Tolstoï poursuit, sur un ton plus sévère encore : « Que les Hindous se plaignent d’avoir été réduits à l’esclavage par les Anglais est du même ordre que les individus qui s’adonnent à la boisson et qui accusent les marchands de vins de les avoir assujettis. Vous leur dites qu’ils peuvent s’abstenir de boire, mais ils répondent qu’ils y sont si habitués qu’ils ne peuvent s’en abstenir, et qu’ils trouvent nécessaire de boire pour maintenir leur niveau d’énergie. N’en va-t-il pas de même pour tout le monde, pour ces millions de gens qui se soumettent à quelques milliers ou centaines d’individus, qu’ils soient de leur propre pays ou d’un pays étranger ? Si les Hindous ont été asservis par la violence, c’est parce qu’eux-mêmes ont vécu par la violence, vivent par la violence, et ne reconnaissent pas la loi éternelle de l’amour, propre à l’humanité. » 

Il y a dans cette dernière phrase un regrettable préjugé au sujet des Hindous mais j’ai tenu à la citer car, lorsqu’on passe outre l’exemple pris, la thèse générale est digne d’intérêt : Tolstoï critique la vie violente et, en même temps, appelle à la rébellion contre la tyrannie. Car se rebeller contre un tyran n’est pas le symptôme d’une vie violente, c’est aimer. Au contraire, accepter la tyrannie, ne pas désobéir au tyran, voire admirer ce « vainqueur », croire que la force fait le droit, c’est vivre par la violence. La violence du tyran est possible seulement parce qu’une partie significative du peuple adopte la violence comme norme de jugement.
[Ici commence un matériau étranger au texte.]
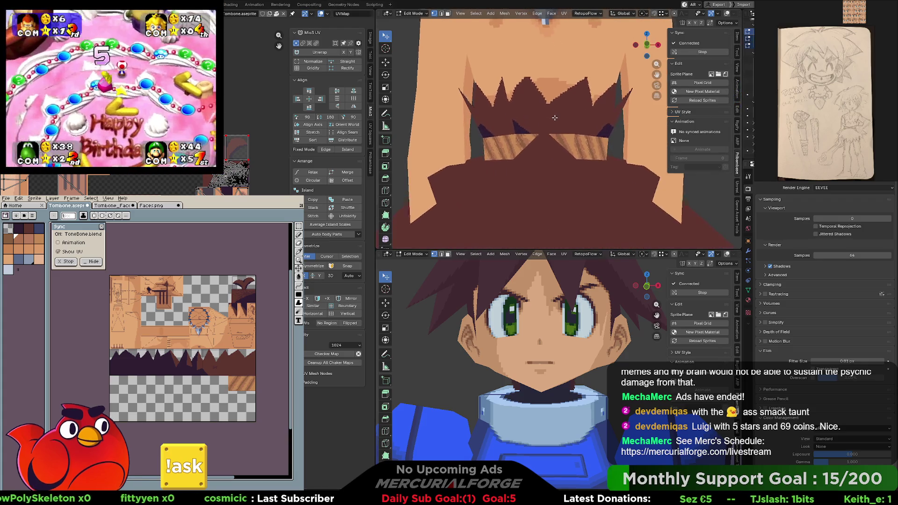
middle_click_drag(555, 117, 552, 126)
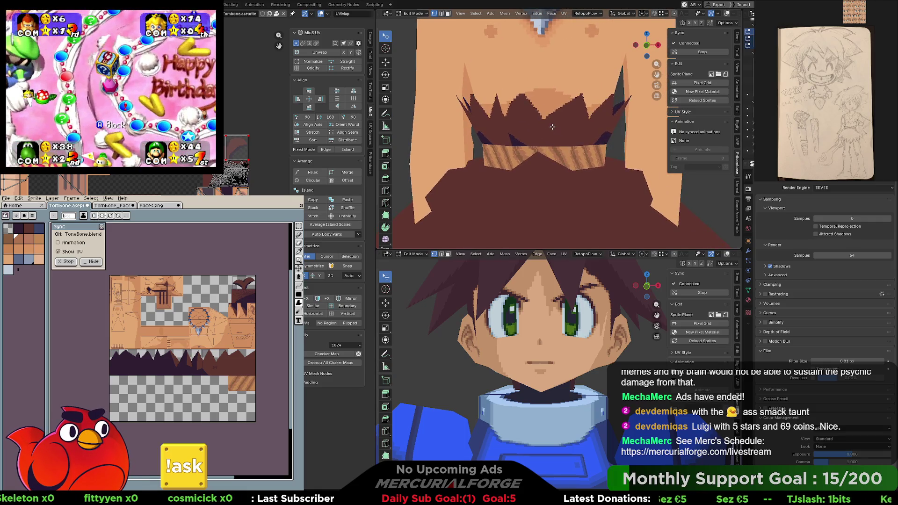
scroll(551, 127, "down", 1)
scroll(552, 126, "down", 1)
scroll(260, 140, "up", 1)
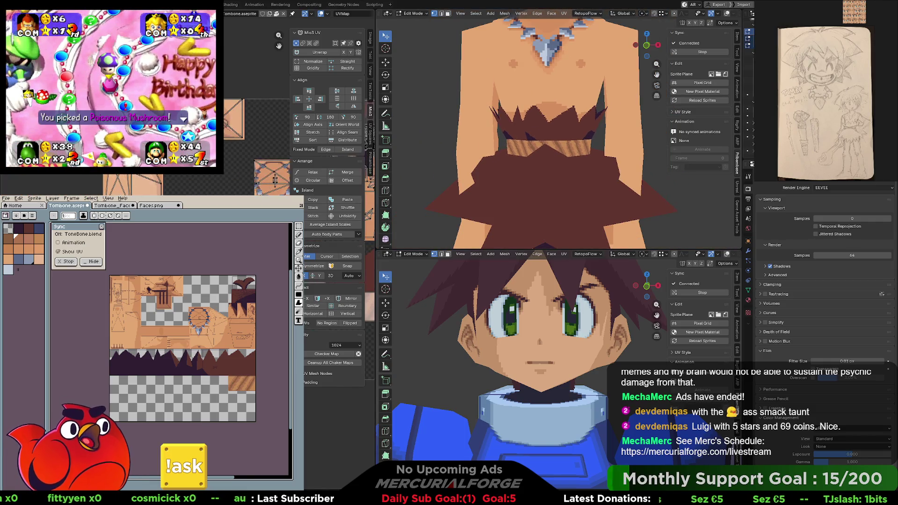
scroll(260, 140, "up", 1)
scroll(260, 141, "up", 1)
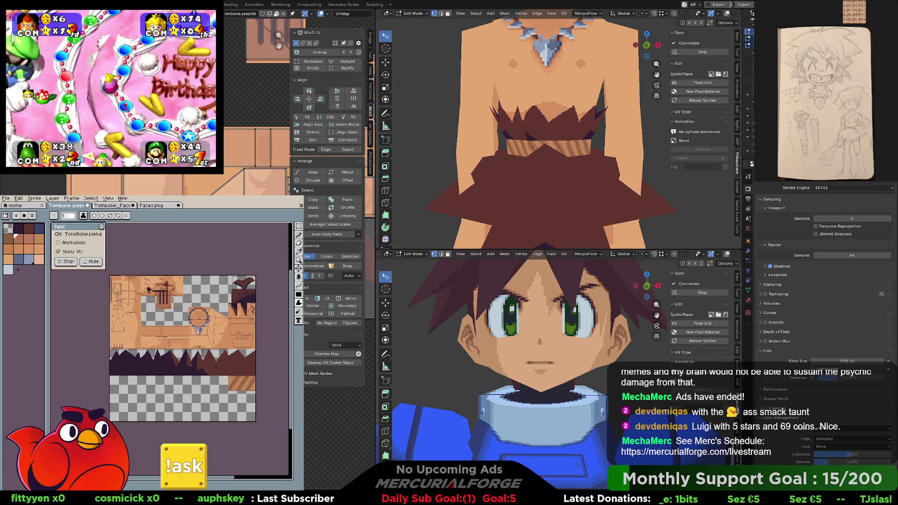
middle_click_drag(554, 127, 730, 120)
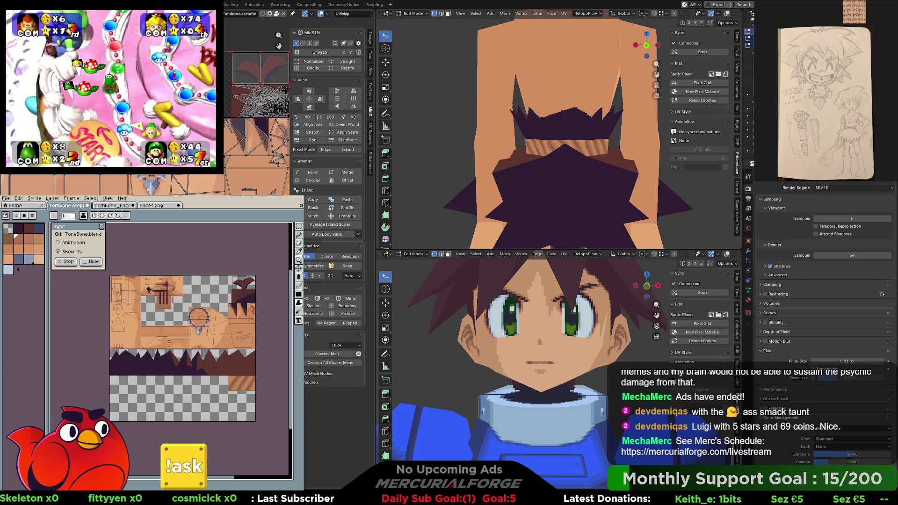
mouse_move(527, 117)
middle_mouse_down()
mouse_move(450, 120)
mouse_move(739, 116)
middle_mouse_up()
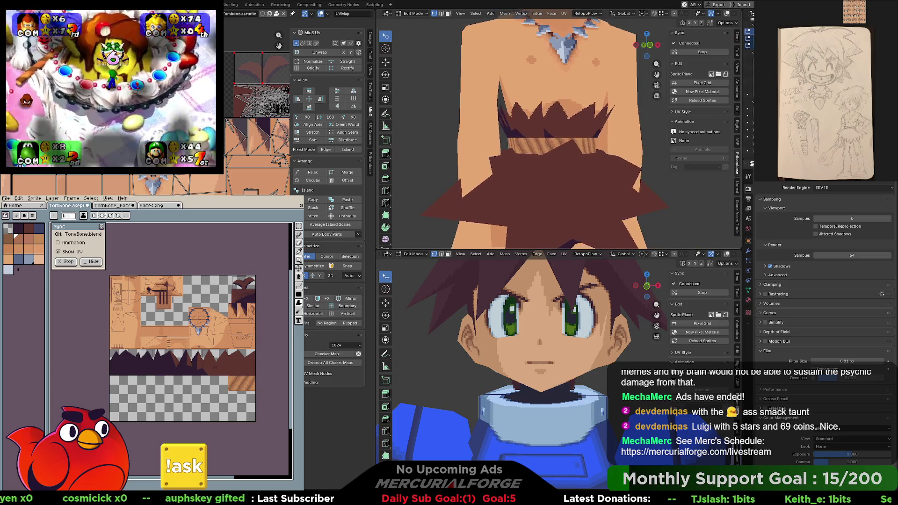
scroll(463, 73, "up", 3)
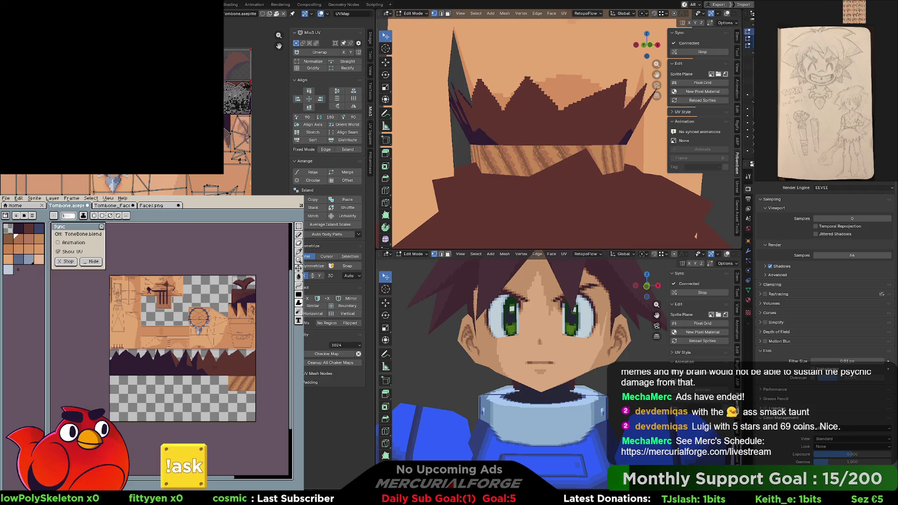
key("Tab")
scroll(528, 96, "down", 4)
L’héritage de La Boétie se trouve aussi chez Hume lorsqu’il écrit : « Si vous alliez prêcher, dans la plupart des contrées du monde, que les relations politiques sont entièrement fondées sur le consentement volontaire ou une promesse mutuelle, le magistrat vous ferait bientôt emprisonner comme séditieux, pour vouloir relâcher les nœuds de l’obéissance. »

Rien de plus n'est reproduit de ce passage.